Task statement: From the records that follow, copy every line in which "could" appears.

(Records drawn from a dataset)

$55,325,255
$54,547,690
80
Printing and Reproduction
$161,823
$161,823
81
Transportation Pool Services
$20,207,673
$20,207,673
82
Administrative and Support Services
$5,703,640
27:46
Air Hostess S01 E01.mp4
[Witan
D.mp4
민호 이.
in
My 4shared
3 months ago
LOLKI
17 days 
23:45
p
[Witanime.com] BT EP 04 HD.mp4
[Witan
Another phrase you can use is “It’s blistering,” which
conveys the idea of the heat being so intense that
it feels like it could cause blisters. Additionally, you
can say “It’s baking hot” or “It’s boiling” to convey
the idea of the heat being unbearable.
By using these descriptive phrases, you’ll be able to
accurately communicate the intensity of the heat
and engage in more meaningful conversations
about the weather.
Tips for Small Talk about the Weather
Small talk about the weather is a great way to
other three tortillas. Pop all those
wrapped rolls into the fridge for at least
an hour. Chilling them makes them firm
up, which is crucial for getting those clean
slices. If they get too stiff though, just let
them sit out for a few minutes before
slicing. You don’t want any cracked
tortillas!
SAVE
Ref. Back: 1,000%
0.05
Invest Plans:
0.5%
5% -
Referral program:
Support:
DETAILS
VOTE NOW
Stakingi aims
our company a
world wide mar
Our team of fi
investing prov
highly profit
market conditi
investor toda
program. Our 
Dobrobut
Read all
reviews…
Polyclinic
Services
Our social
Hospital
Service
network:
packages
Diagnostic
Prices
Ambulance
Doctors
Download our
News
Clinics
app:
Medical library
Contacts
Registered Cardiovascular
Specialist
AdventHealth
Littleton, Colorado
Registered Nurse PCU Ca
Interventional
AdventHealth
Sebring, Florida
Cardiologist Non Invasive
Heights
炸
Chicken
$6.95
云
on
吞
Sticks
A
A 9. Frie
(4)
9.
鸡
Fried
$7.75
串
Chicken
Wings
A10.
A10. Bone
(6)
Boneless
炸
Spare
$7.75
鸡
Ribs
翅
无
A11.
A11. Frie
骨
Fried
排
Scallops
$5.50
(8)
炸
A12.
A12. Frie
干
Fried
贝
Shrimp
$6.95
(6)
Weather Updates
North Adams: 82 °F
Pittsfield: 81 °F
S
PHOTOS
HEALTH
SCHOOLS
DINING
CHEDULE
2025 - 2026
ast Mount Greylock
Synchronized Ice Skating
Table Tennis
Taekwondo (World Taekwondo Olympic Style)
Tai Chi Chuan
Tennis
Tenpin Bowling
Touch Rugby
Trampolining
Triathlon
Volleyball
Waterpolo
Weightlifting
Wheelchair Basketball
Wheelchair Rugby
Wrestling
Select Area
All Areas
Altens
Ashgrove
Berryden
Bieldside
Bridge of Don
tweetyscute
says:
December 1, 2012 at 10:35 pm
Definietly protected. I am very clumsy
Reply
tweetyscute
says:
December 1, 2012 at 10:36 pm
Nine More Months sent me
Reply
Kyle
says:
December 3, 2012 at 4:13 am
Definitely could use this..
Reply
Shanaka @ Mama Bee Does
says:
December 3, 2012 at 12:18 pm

Reply:
it feels like it could cause blisters. Additionally, you
Definitely could use this..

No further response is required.